Given records

╭──

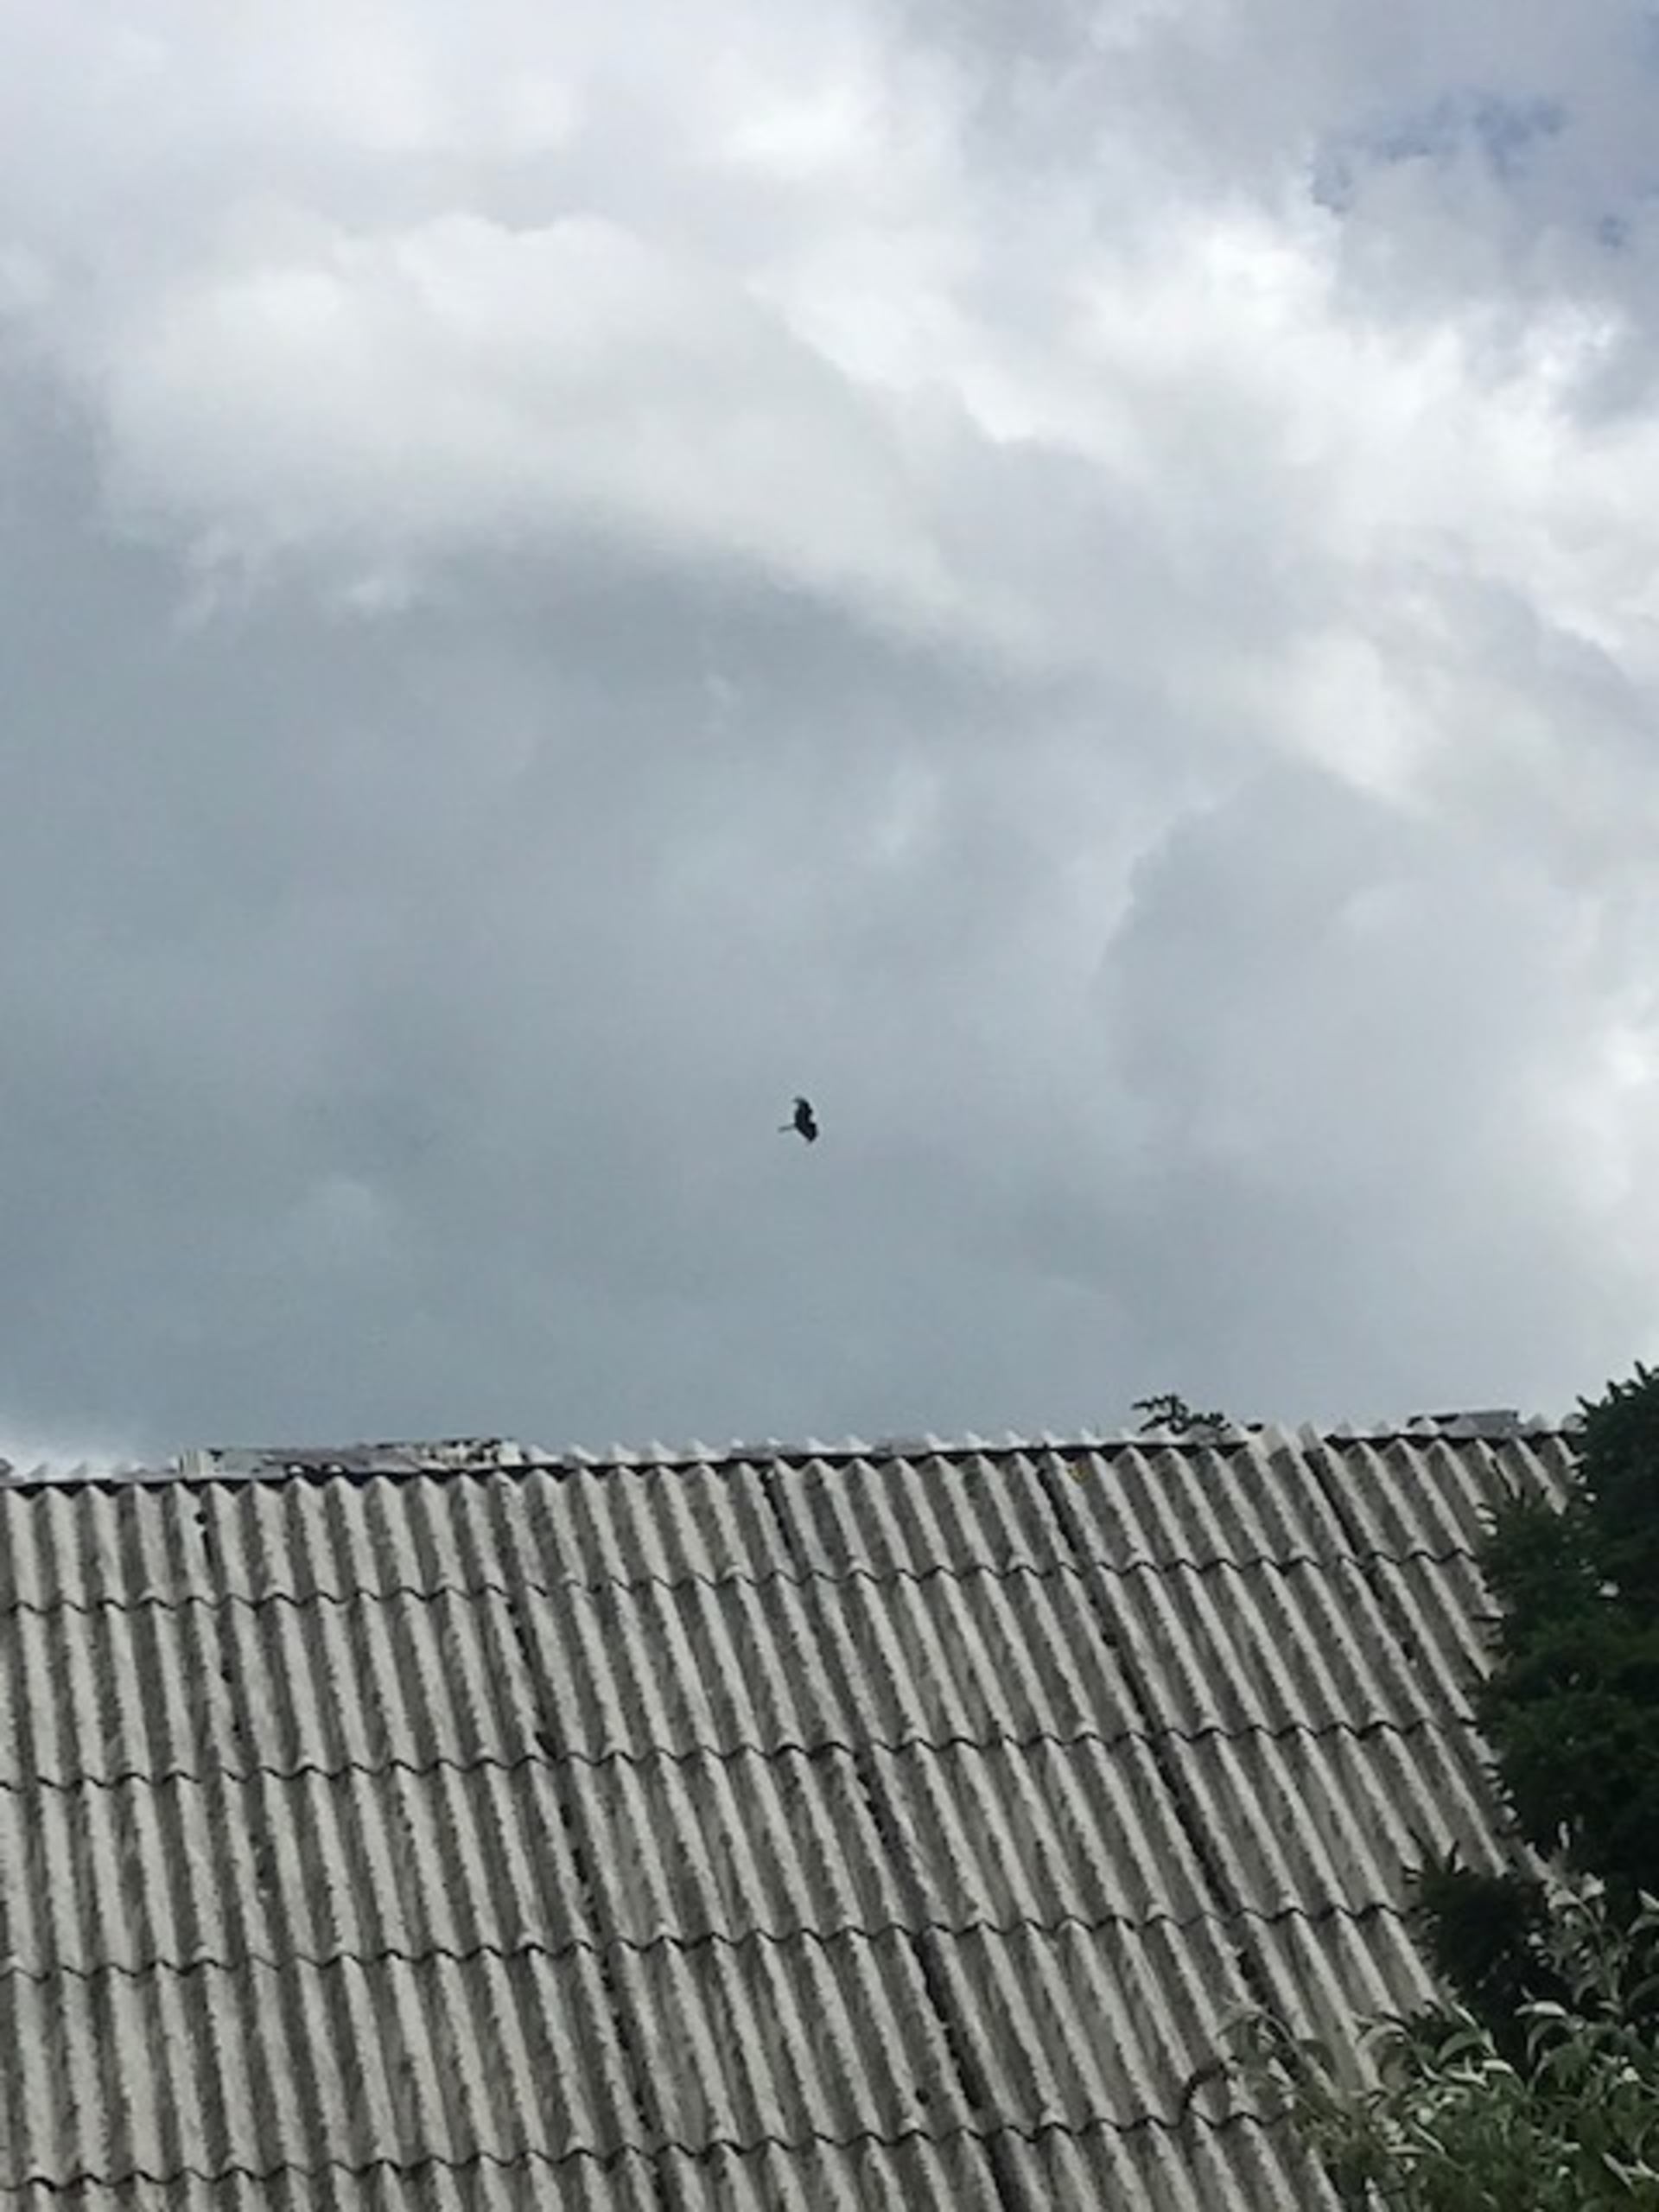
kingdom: Animalia
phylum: Chordata
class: Aves
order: Accipitriformes
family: Accipitridae
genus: Milvus
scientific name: Milvus milvus
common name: Rød glente
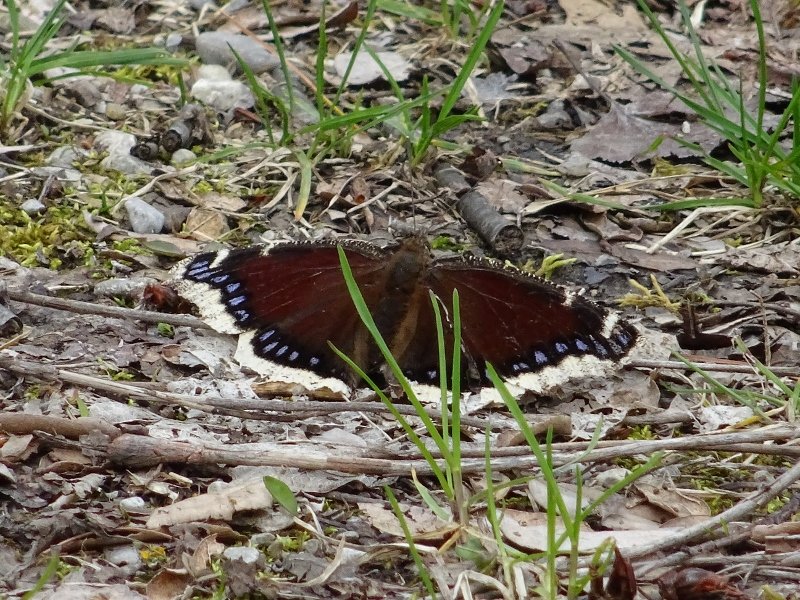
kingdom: Animalia
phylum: Arthropoda
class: Insecta
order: Lepidoptera
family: Nymphalidae
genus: Nymphalis
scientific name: Nymphalis antiopa
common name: Mourning Cloak
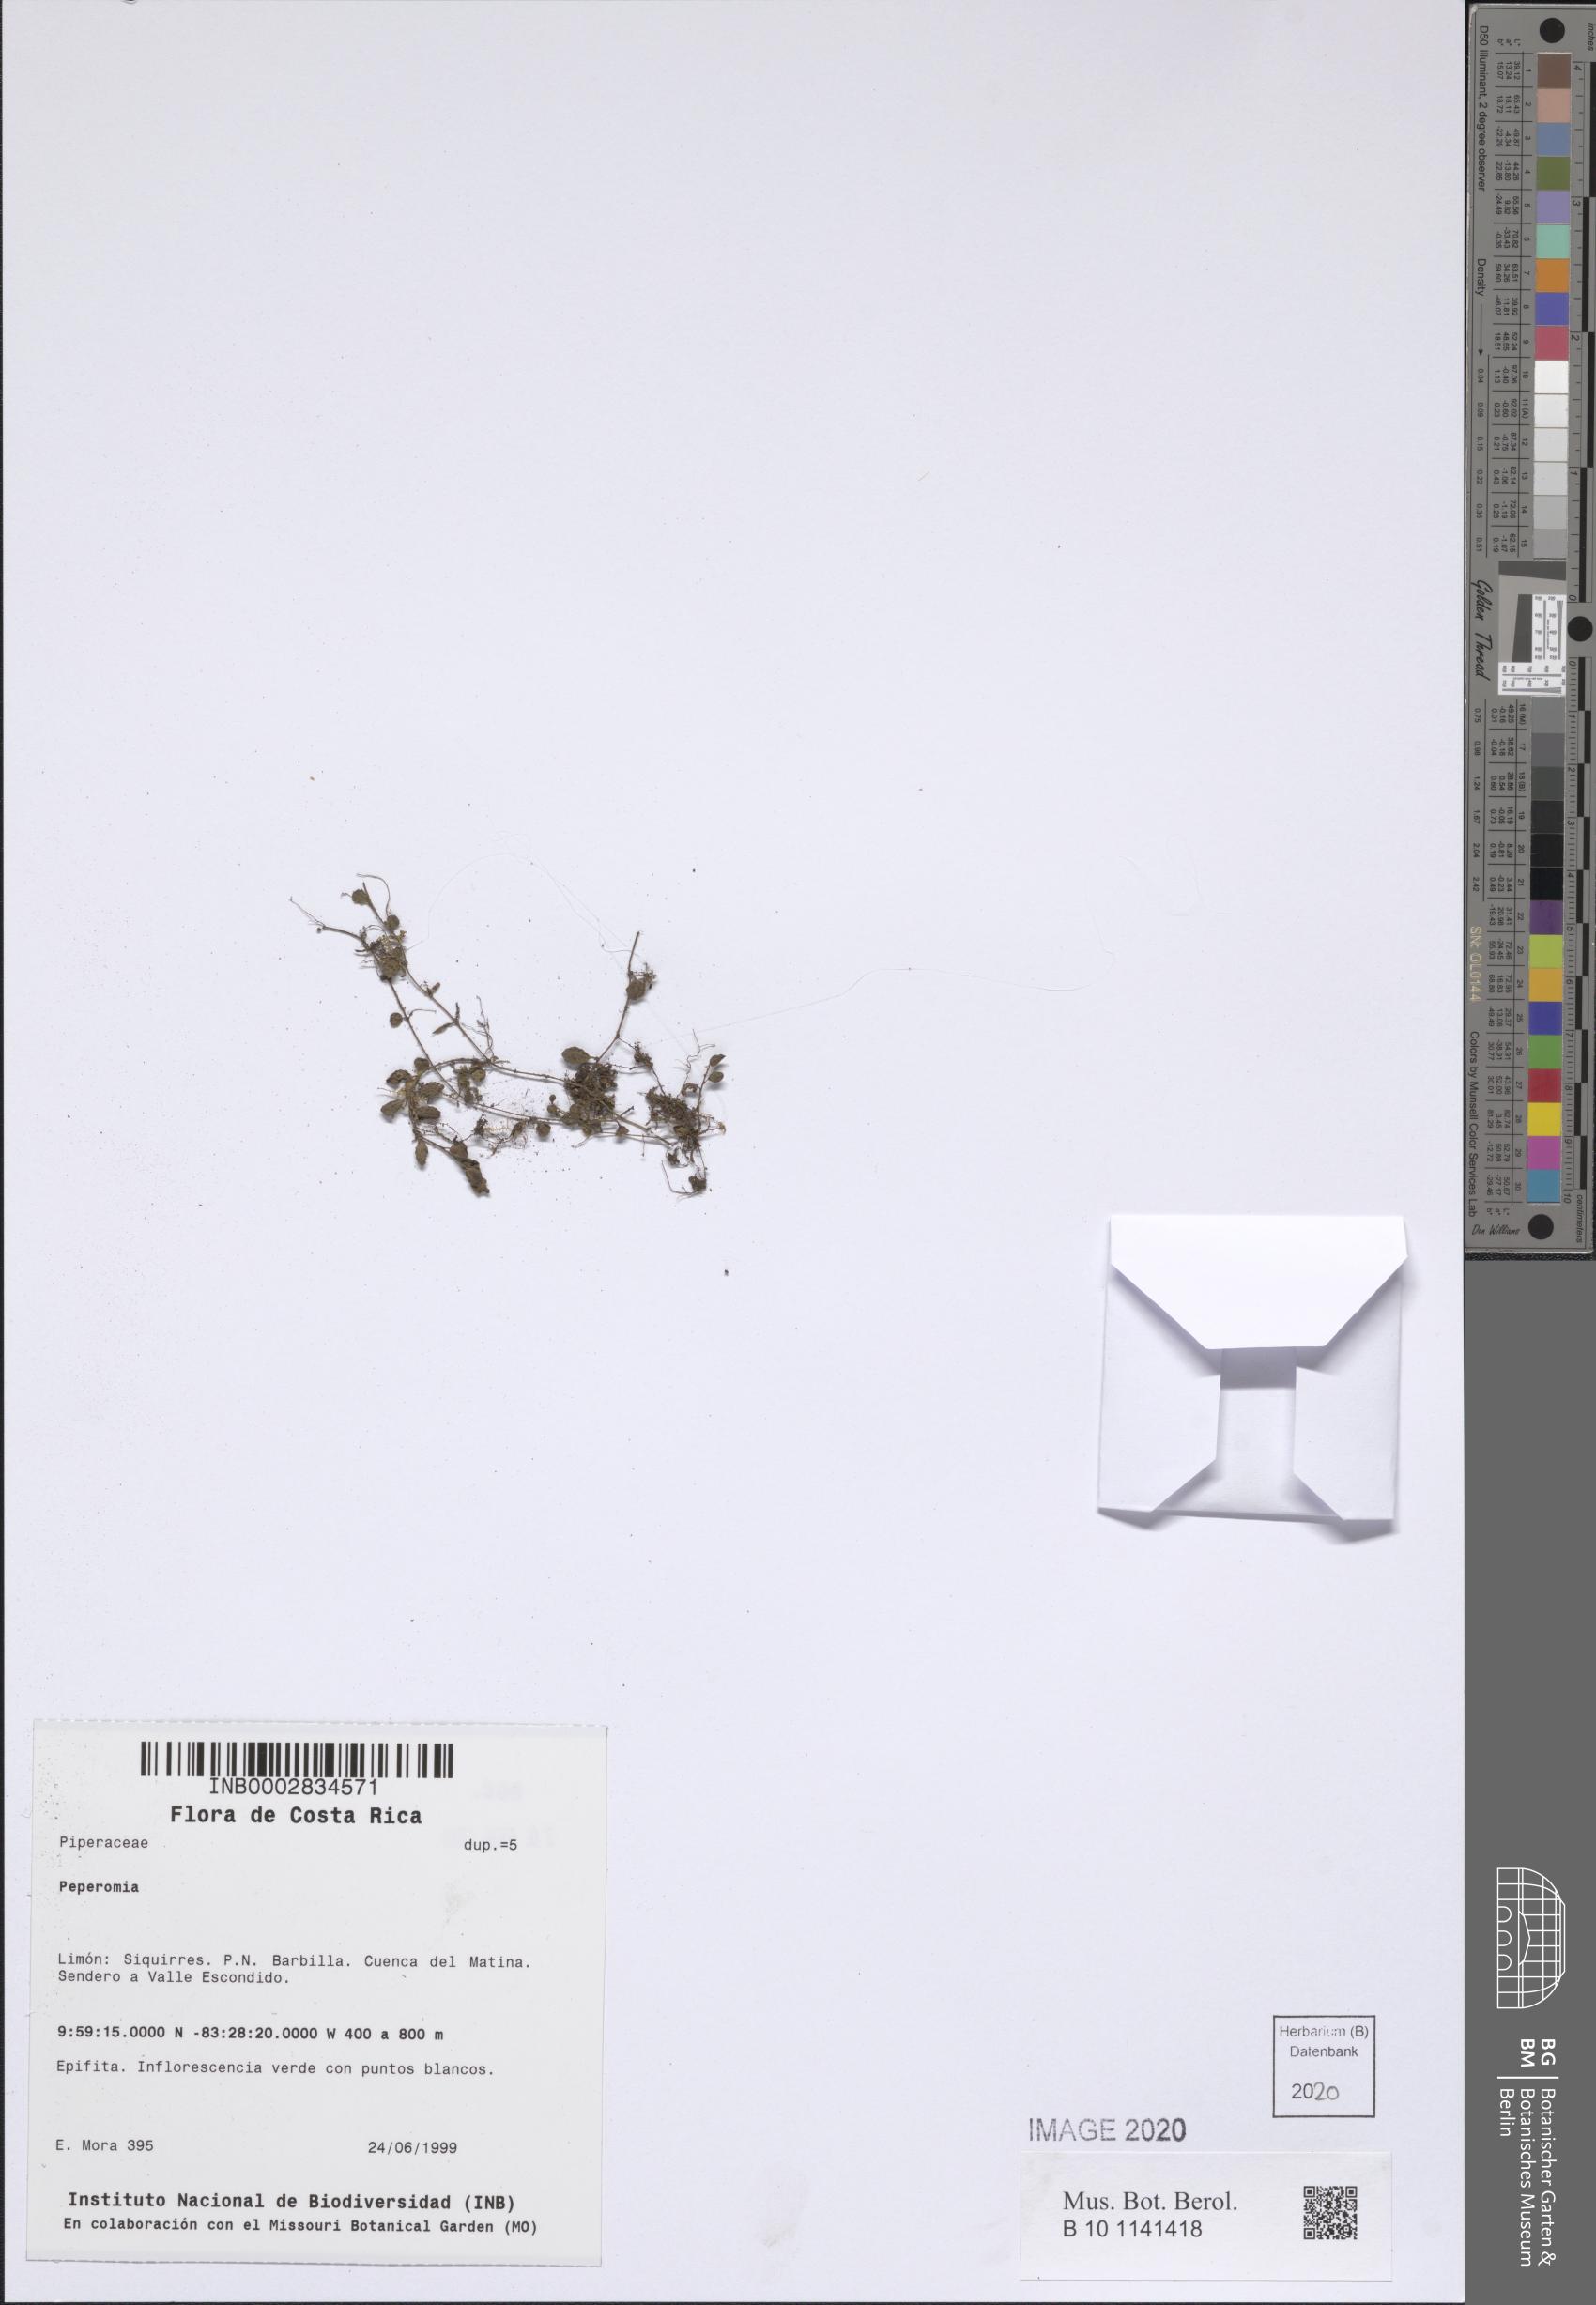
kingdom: Plantae
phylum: Tracheophyta
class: Magnoliopsida
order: Piperales
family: Piperaceae
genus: Peperomia
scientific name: Peperomia
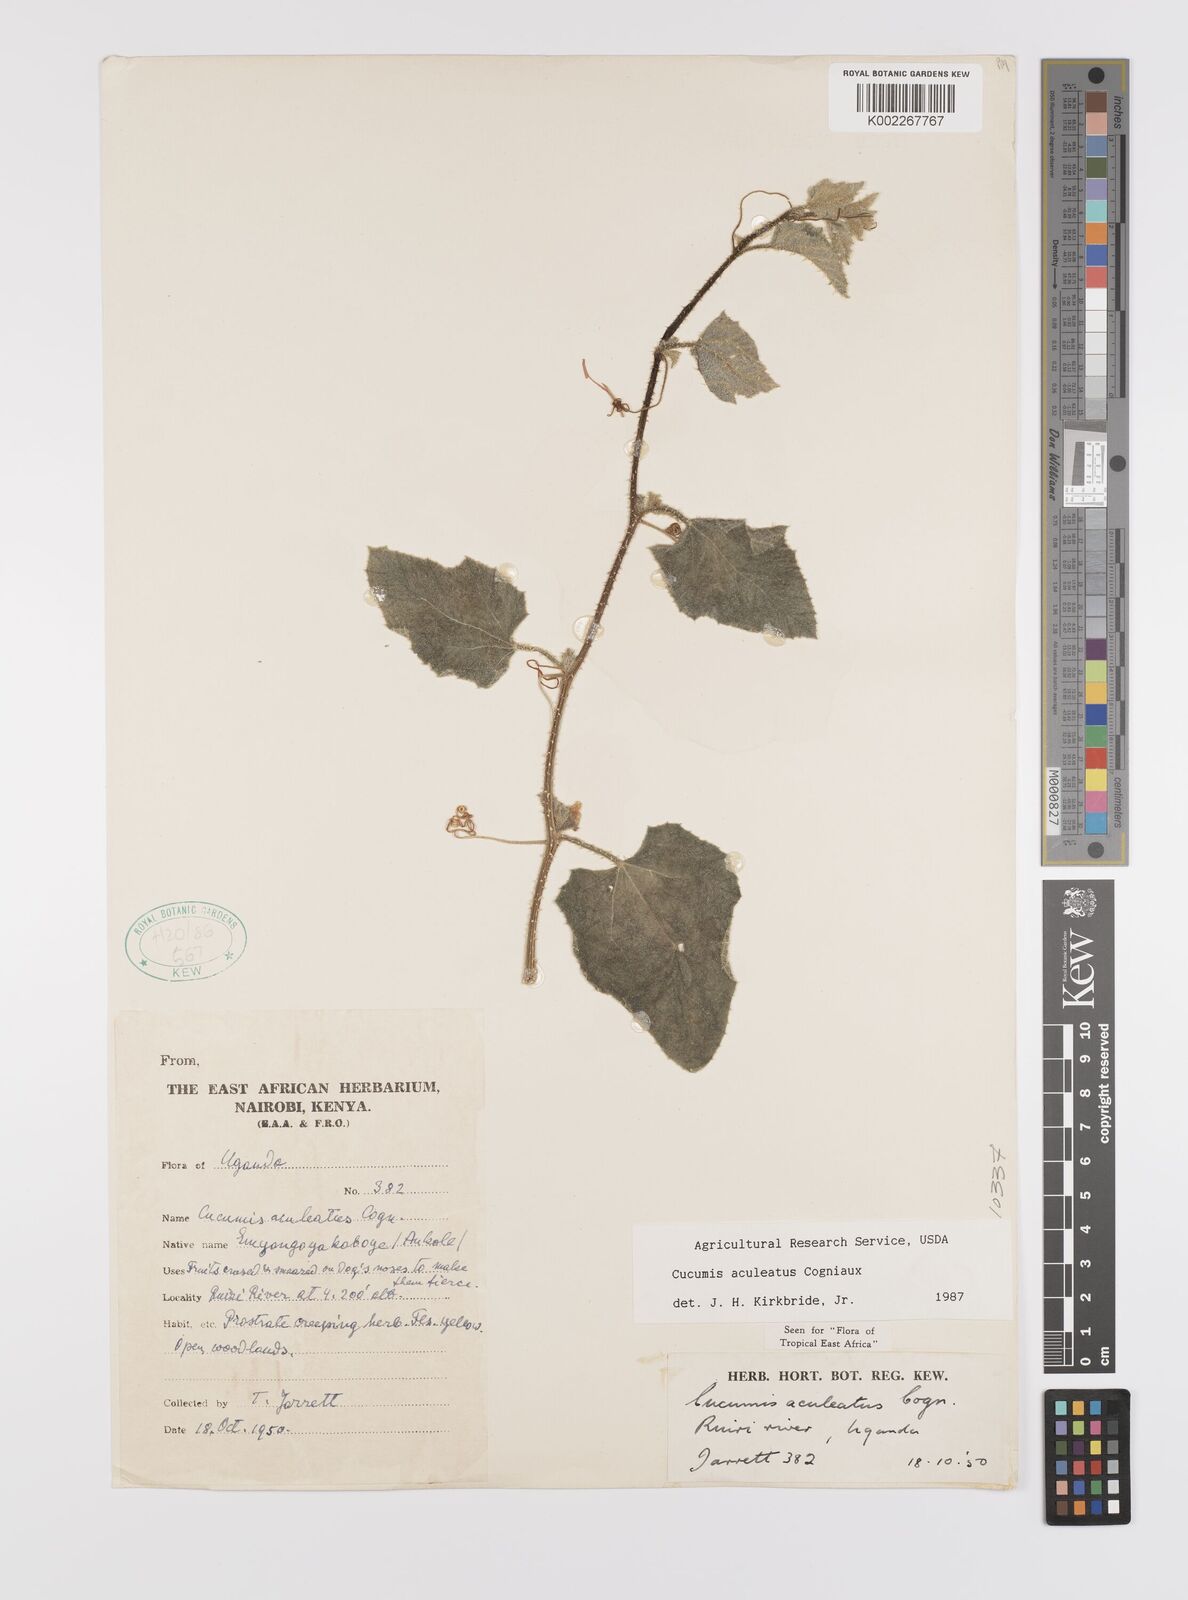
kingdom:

╰──

Given request
Copy out the listing without the pictures, swapping every "common name" for "vernacular name" and leaving everything else as it is.

Response for this exercise
kingdom: Animalia
phylum: Chordata
class: Aves
order: Accipitriformes
family: Accipitridae
genus: Milvus
scientific name: Milvus milvus
vernacular name: Rød glente
kingdom: Animalia
phylum: Arthropoda
class: Insecta
order: Lepidoptera
family: Nymphalidae
genus: Nymphalis
scientific name: Nymphalis antiopa
vernacular name: Mourning Cloak
kingdom: Plantae
phylum: Tracheophyta
class: Magnoliopsida
order: Piperales
family: Piperaceae
genus: Peperomia
scientific name: Peperomia
kingdom:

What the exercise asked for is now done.